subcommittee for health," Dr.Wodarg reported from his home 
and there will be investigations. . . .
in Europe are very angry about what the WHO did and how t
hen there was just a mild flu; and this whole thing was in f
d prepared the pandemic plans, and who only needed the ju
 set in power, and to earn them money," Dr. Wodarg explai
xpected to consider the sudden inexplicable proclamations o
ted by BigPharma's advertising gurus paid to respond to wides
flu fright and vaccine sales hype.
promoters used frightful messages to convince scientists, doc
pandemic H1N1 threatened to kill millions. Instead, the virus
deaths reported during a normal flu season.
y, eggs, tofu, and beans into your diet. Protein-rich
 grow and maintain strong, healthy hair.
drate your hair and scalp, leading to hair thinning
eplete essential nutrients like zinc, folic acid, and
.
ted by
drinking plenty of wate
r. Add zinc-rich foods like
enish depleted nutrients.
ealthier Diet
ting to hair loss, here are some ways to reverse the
_ _ _
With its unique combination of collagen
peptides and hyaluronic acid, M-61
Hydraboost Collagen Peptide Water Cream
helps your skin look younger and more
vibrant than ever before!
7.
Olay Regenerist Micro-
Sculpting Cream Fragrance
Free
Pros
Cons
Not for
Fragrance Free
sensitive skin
_ _ _
The count alone is wanted: how many lines above hold the string "Wodarg"?

__Output for this exercise__
2